"C'est fabuleux pour la démocratie" : deux membres de la convention citoyenne sur la fin de vie ont répondu à vos questions
Les citoyens parlent aux citoyens. Deux membres de la convention citoyenne sur la fin de vie ont participé, lundi 3 avril, durant une heure, à une séance de questions-réponses avec les lecteurs de franceinfo.fr. Au cours de cet échange, ils ont défendu les principales conclusions de leur rapport et réagi aux annonces d'Emmanuel Macron. Ils ont également témoigné de leur expérience au sein de cette assemblée éphémère, un "modèle démocratique et citoyen" qu'ils aimeraient voir "se développer et prospérer".
Comme c'était de mise au sein de la convention citoyenne, Soline et Jean-Noël ont tenu à se présenter avec leurs seuls prénoms. Agée de 32 ans, Soline habite à Bouloire (Sarthe) et travaille dans le milieu du handicap. Elle se dit personnellement "défavorable à une ouverture vers l'aide active à mourir et avant tout favorable au développement des soins palliatifs". Professeur d'histoire-géographie à Paris, Jean-Noël, 48 ans, est "favorable au suicide assisté sous conditions, ainsi qu'à une possibilité d'euthanasie pour certains cas particuliers".
@Lulu28 : Que pensez-vous des annonces de Macron ?
Soline : Je suis un peu mitigée. Je suis très heureuse d'avoir enfin un plan décennal, et non triennal, qui va vraiment avoir du poids, et avec lequel on peut espérer une vraie évolution des formations. J'aurais tout de même aimé un peu plus de temps avant l'écriture d'un projet de loi sur l'aide active à mourir, pour qu'il soit bien mûri et réfléchi.
Jean-Noël : Je suis satisfait. J'ai le sentiment que le président a bien suivi nos travaux, qu'il a bien réceptionné nos conclusions et que son engagement à proposer une évolution de loi pour la fin de l'été 2023 était sincère. Je pense qu'il va tenir compte de notre rendu. On a vraiment le sentiment que cette convention a été plus aboutie que la précédente sur le climat et le président s'est engagé à en conduire de nouvelles, toujours avec le Cese [Conseil économique, social et environnemental]. D'un point de vue démocratique, c'est fabuleux !
@N56 : Un ''plan décennal'' ! On ne peut, sur des sujets comme celui-là, être encore dans l'immobilisme !
Soline : Un plan décennal n'est pas un coup de pub. C'est une réflexion sur le long terme qui va permettre, je l'espère, un travail de fond sur toutes les propositions et les réflexions que nous avons eues. On ne peut pas réformer la formation des médecins en trois ans, mais en dix. On peut y croire.

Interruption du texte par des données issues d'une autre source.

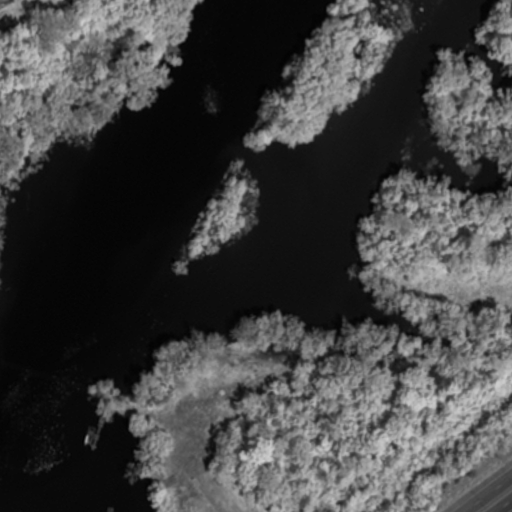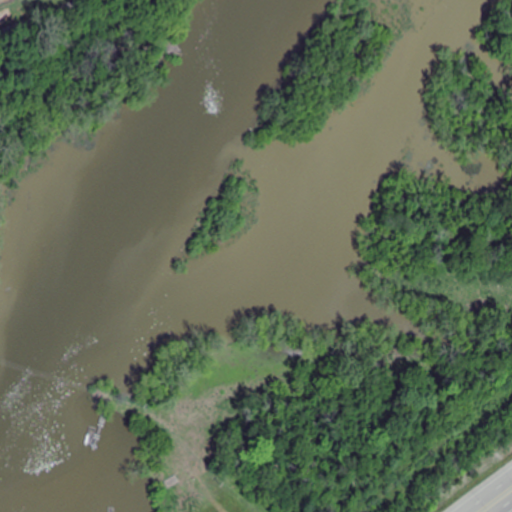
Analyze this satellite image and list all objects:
road: (40, 21)
building: (7, 329)
road: (487, 494)
road: (506, 507)
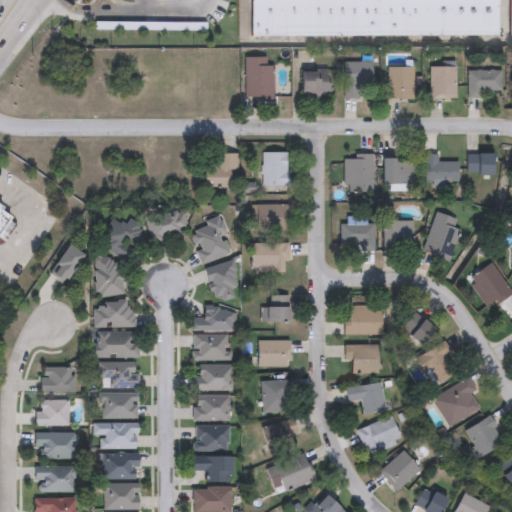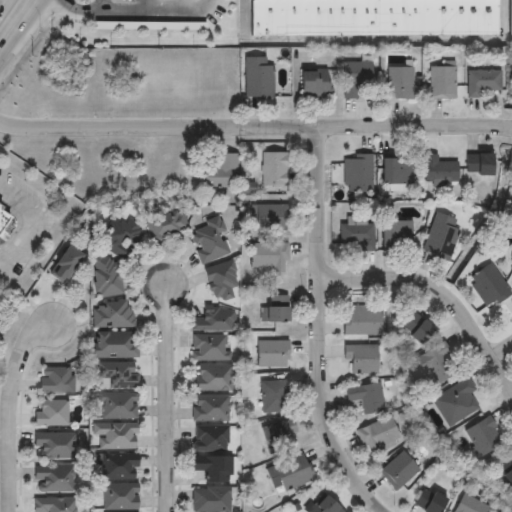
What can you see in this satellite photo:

Jean-Noël : La première chose pour moi était que la loi évolue pour répondre à des situations qui sont vécues de façon invivable et critique.
@Stéphane : Dans un Etat qui se dit laïque, personne n'a été choqué comme moi d'avoir la présence aux conventions de représentants des cultes ?

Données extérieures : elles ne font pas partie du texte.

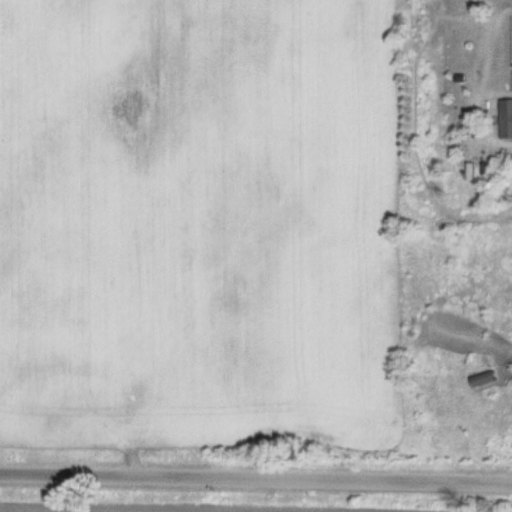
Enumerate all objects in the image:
building: (508, 117)
road: (256, 476)
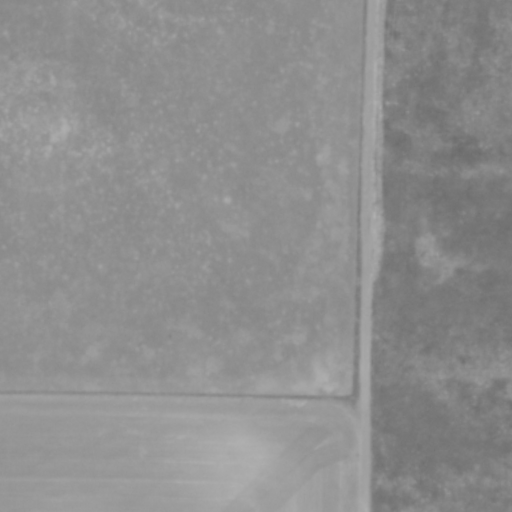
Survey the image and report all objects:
road: (371, 256)
crop: (173, 450)
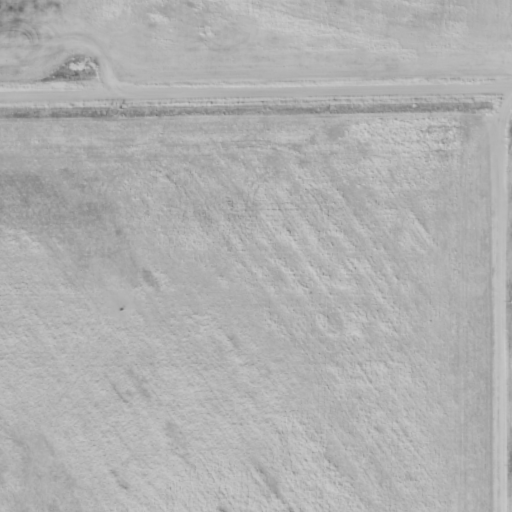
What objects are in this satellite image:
road: (256, 94)
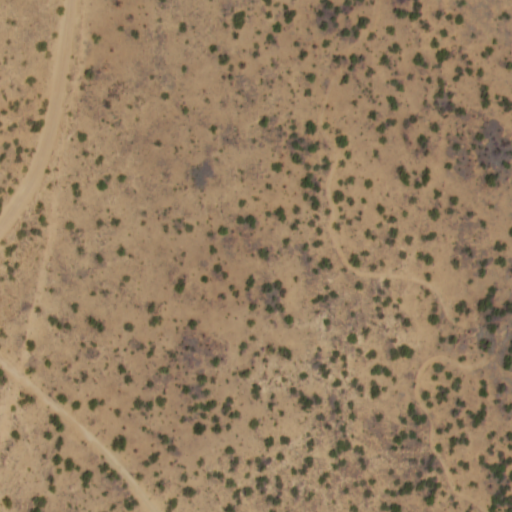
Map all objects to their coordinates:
road: (58, 126)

Jean-Noël : Etant athée et ouvert à une aide active assistée à mourir, j'ai au contraire apprécié de connaître la position des cultes lors d'une audition. Notre volonté était à la fois de représenter tous les Français et de réfléchir sur des questions éthiques sur lesquelles on ne peut faire l'économie d'aucun positionnement spirituel.
@Non sapiens : Peut-on savoir combien de membres de la convention sont allés passer du temps dans une unité de soins palliatifs ? Voir les choses change souvent les idées…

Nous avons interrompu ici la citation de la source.